According to an article by USA Today, 15,000 American women and men find themselves in the emergency room after being unknowingly drugged. About 60 percent of those cases occurred after the unknown suspect slipped a drug into the victim’s drink.

Miami is no exception to this statistic, as Miami University Police Department Chief of Police John McCandless explained.

“We’ve certainly taken reports, maybe four or five in the last semester, where victims believed they’d been given substances that had altered their physical state,” McCandless said.

At the party, Taylor and her friends decided to pour themselves some shots. They were having a fun time and enjoying each other’s company. The only thing they were missing were some “chasers,” Taylor said, referring to a non-alcoholic beverage, often a juice or soda, with which one can wash down a shot of hard liquor.

One of Taylor’s friends was good friends with a fraternity member at the party. He gallantly offered to fetch her a “chaser,” and because Taylor knew the member was close to her friend, she thought nothing of it.

The fraternity member turned around to go behind a tree to get her a chaser and returned shortly to deliver it to her. That is the last thing Taylor remembers of that Saturday.

Unfortunately, it is all too common to be drugged without knowing it. The Office on Women’s Health, which is part of the U.S. Department of Health and Human Services, lists not taking drinks from other people as a top suggestion when protecting yourself from being a victim. McCandless advised strongly against it or against taking a drink from a communal container.

“If you do make the decision to consume, drinking from a common container can be risky,” McCandless said.

Director of Student Wellness Rebecca Baudry, touched on the importance of prevention of the crime as a whole.

“It’s important to look at how to prevent the victim,” Baudry said. “But it’s also important to look at how do you prevent the crime.”

Miami has a few programs that deal with sexual assault and prevention, but Baudry encouraged students to be aware of their situation.

“It’s important to know the signs and what to do,” Baudry said.

Taylor and her friends continued to have a good time at the party, but soon decided to head over to “Beat the Clock” at Brick Street Bar and Grille. Though Taylor has no recollection of this, her friends noticed she was acting intoxicated but they assumed she had just consumed a lot at the party.

As the afternoon wore on, her friends decided it was time to leave “Beat the Clock” and return to the residence halls. It had now been two hours since she had consumed the drink at the party behind the fraternity house, but she was still acting very drunk and started to show some odd symptoms. Taylor’s friends began to realize something was really wrong with their friend-no amount of alcohol could be producing this reaction. With this in mind, it was clear Taylor needed to go to a hospital.

According to the Office on Women’s Health, some of the signs a person has been drugged include drunk feelings, problems talking, confusion and difficulty with motor movements. Following the incident, date rape drugs can cause loss of memory during the period.

After blood tests came back at the hospital, the doctors told Taylor they had found Codeine and Rohypnol in her body. Though this shook her, she opted not to file a report with the police.

McCandless said the decision of whether to report such an event to the police was up to the individual but he encouraged students to report it someone, so they could be connected to resources for helping them process what happened.

“The decision to report is a very personal one,” McCandless said. “We encourage students to report to the police but if they don’t feel comfortable talking to the police, the university has a lot of resources as well.”
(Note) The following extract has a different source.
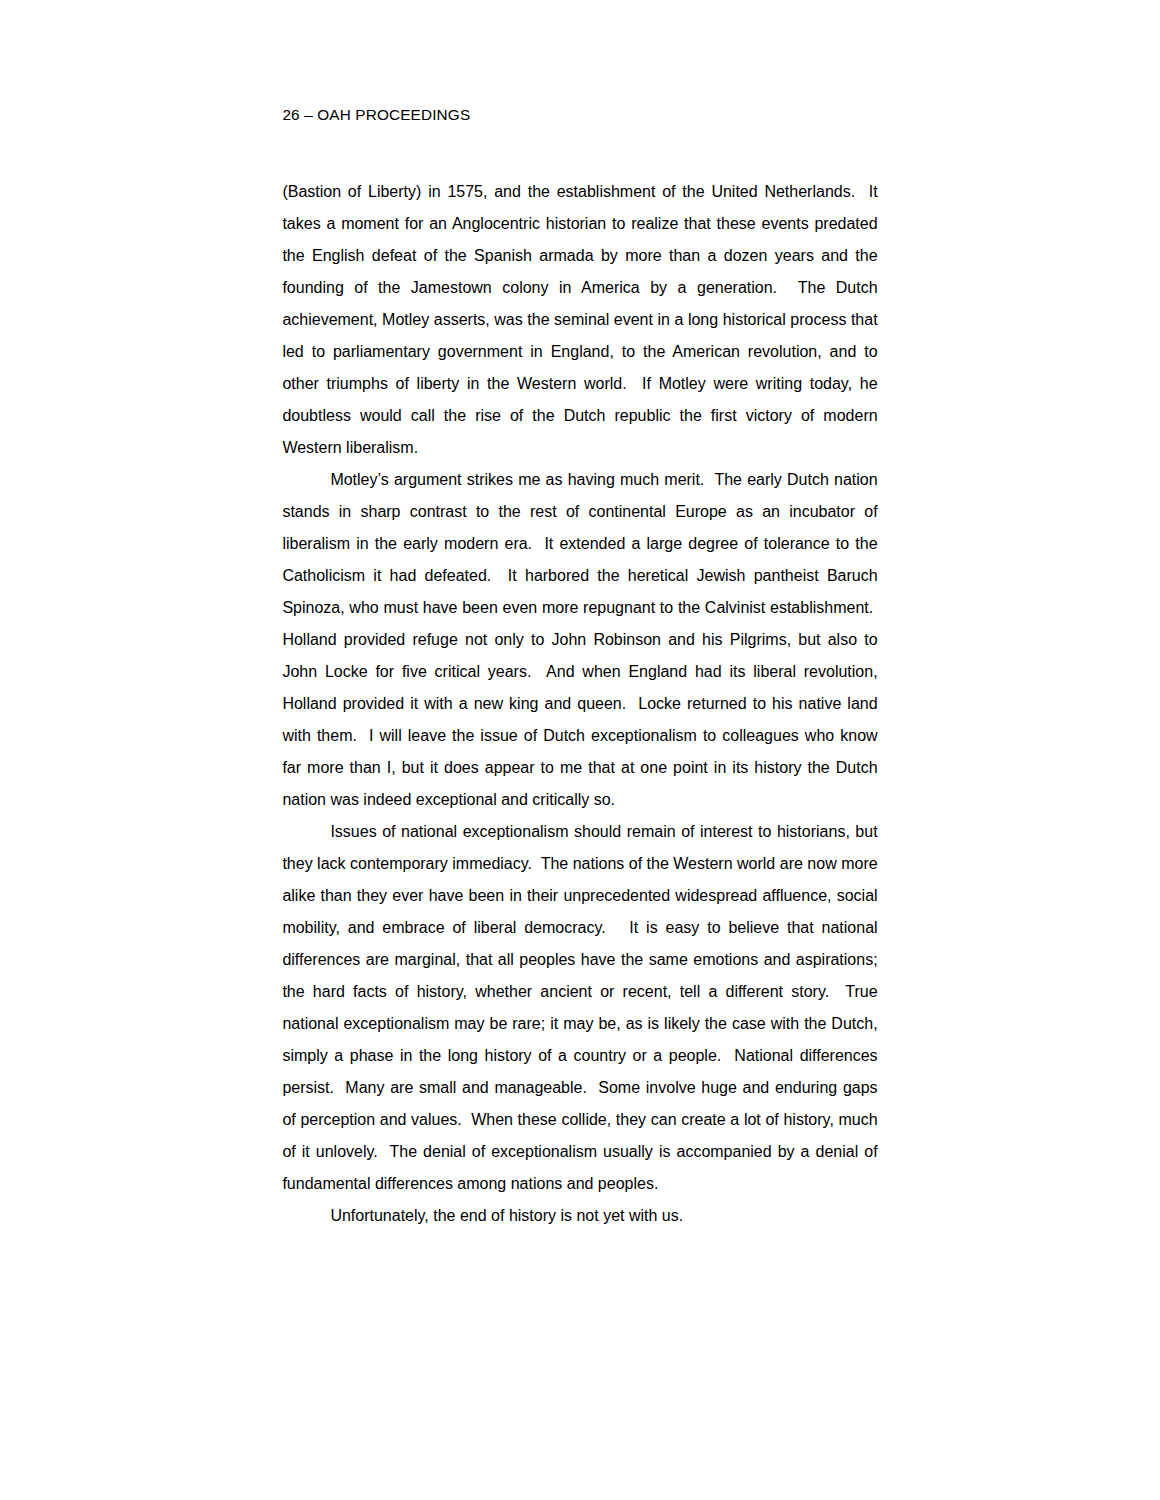26 – OAH PROCEEDINGS
(Bastion of Liberty) in 1575, and the establishment of the United Netherlands. It takes a moment for an Anglocentric historian to realize that these events predated the English defeat of the Spanish armada by more than a dozen years and the founding of the Jamestown colony in America by a generation. The Dutch achievement, Motley asserts, was the seminal event in a long historical process that led to parliamentary government in England, to the American revolution, and to other triumphs of liberty in the Western world. If Motley were writing today, he doubtless would call the rise of the Dutch republic the first victory of modern Western liberalism.
Motley’s argument strikes me as having much merit. The early Dutch nation stands in sharp contrast to the rest of continental Europe as an incubator of liberalism in the early modern era. It extended a large degree of tolerance to the Catholicism it had defeated. It harbored the heretical Jewish pantheist Baruch Spinoza, who must have been even more repugnant to the Calvinist establishment. Holland provided refuge not only to John Robinson and his Pilgrims, but also to John Locke for five critical years. And when England had its liberal revolution, Holland provided it with a new king and queen. Locke returned to his native land with them. I will leave the issue of Dutch exceptionalism to colleagues who know far more than I, but it does appear to me that at one point in its history the Dutch nation was indeed exceptional and critically so.
Issues of national exceptionalism should remain of interest to historians, but they lack contemporary immediacy. The nations of the Western world are now more alike than they ever have been in their unprecedented widespread affluence, social mobility, and embrace of liberal democracy. It is easy to believe that national differences are marginal, that all peoples have the same emotions and aspirations; the hard facts of history, whether ancient or recent, tell a different story. True national exceptionalism may be rare; it may be, as is likely the case with the Dutch, simply a phase in the long history of a country or a people. National differences persist. Many are small and manageable. Some involve huge and enduring gaps of perception and values. When these collide, they can create a lot of history, much of it unlovely. The denial of exceptionalism usually is accompanied by a denial of fundamental differences among nations and peoples.
Unfortunately, the end of history is not yet with us.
Taylor is not the only Miami student to be drugged at a party and was fortunate her friends observed her odd behavior and intervened. House parties, both in the greek and non-greek communities, play host to such dangers for all who chose to consume alcohol at them.

Sam Crockett, President of the Inter-Fraternity Council at Miami, said he does not often receive reports of any drugs with alcohol violations. But when they do come in, it is often a tough case to handle.
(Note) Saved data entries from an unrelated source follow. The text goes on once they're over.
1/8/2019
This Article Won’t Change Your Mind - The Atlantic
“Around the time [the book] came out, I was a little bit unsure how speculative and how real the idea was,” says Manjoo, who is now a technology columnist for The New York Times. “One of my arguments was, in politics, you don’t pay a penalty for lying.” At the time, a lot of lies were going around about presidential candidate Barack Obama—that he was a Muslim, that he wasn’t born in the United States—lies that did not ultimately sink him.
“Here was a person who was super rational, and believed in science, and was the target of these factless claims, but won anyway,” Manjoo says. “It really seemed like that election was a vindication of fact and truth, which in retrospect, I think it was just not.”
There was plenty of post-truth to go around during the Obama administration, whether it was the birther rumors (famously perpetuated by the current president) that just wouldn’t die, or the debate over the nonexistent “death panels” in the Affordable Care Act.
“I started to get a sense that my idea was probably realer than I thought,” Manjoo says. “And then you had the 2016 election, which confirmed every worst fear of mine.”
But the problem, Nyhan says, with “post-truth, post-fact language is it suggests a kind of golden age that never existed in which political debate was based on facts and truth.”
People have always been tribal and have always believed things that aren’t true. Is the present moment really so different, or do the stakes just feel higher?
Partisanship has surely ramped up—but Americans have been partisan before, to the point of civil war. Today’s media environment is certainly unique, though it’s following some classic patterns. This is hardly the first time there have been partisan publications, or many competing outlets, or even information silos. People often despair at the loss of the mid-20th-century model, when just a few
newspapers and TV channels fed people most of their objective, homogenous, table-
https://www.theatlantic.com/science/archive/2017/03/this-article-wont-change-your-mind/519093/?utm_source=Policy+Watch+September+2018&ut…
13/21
“It’s hard for us to know or prove that the drugs were in the system mainly because toxicology reports are private,” Crockett said. “But we do follow up on the fact that fraternities may have been serving alcohol to minors and we do act upon that.”
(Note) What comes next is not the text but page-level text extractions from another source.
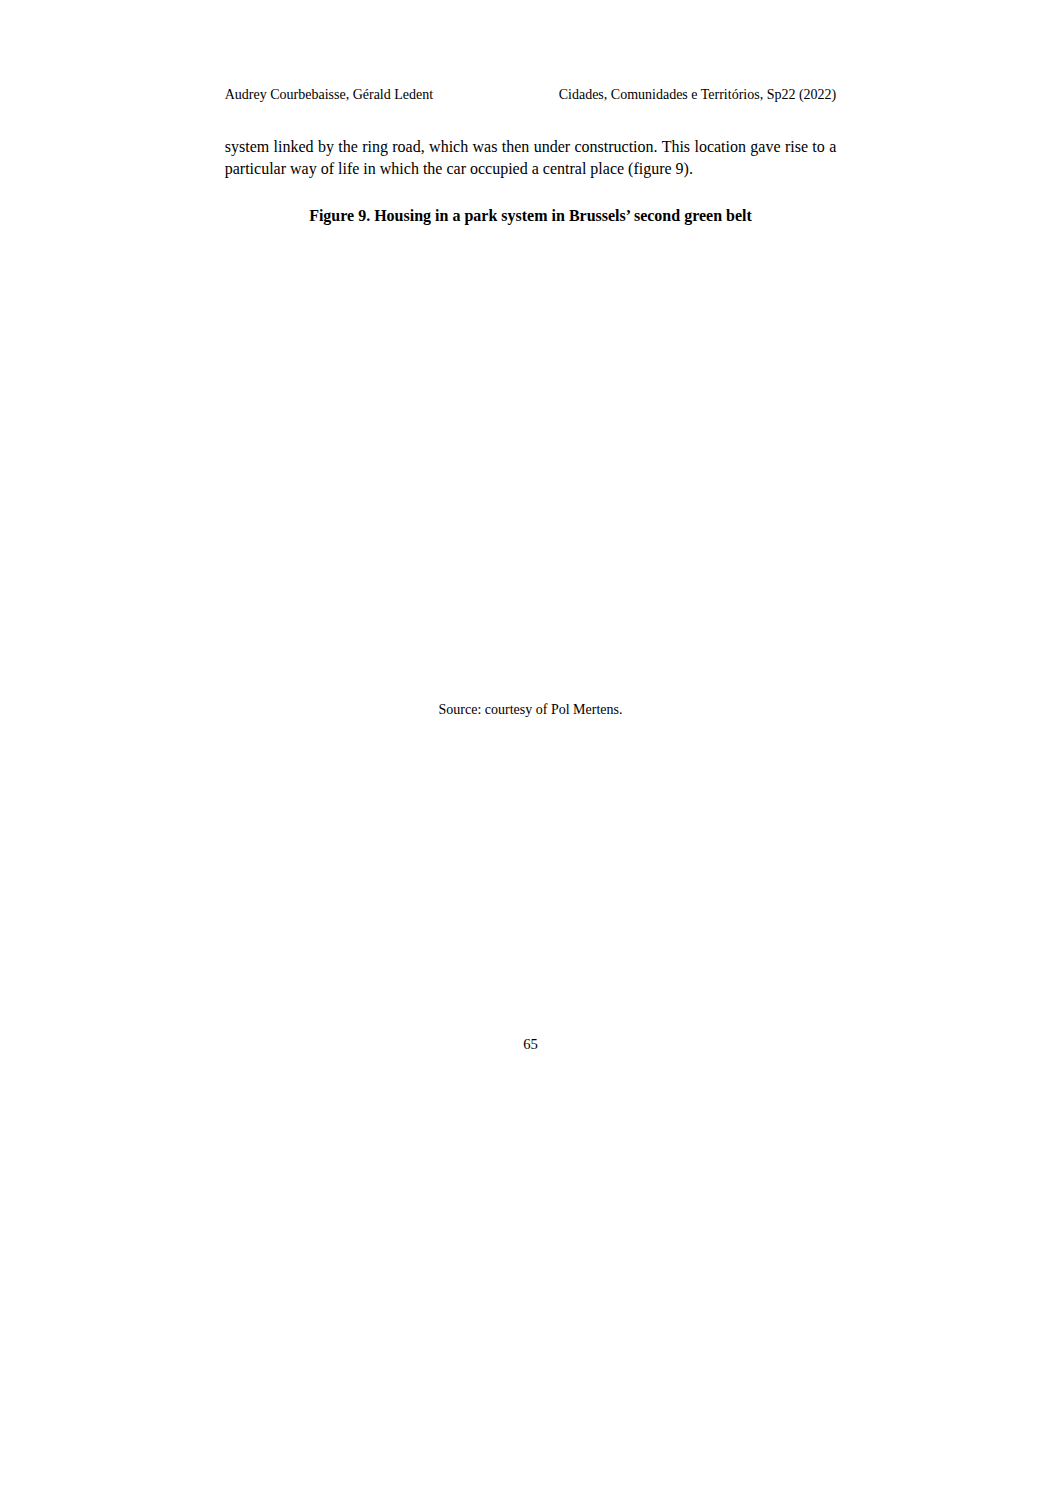Audrey Courbebaisse, Gérald Ledent
Cidades, Comunidades e Territórios, Sp22 (2022)
system linked by the ring road, which was then under construction. This location gave rise to a particular way of life in which the car occupied a central place (figure 9).
Figure 9. Housing in a park system in Brussels’ second green belt
Source: courtesy of Pol Mertens.
65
Cait Duckworth, president of the Panhellenic Council at Miami, also stated Panhellenic will get involved if such a case comes through, however reports do not occur often.

“We don’t have a lot of things come through regarding drugs mixed with alcohol,” Duckworth said. “But that doesn’t mean it isn’t a main concern for us.”

IFC and Panhellenic both encourage Miami students to always be safe with alcohol, and despite rumors denied that such situations are as common as people make them out to be. Regardless, they do still happen and the Greek community along with the university takes it very seriously.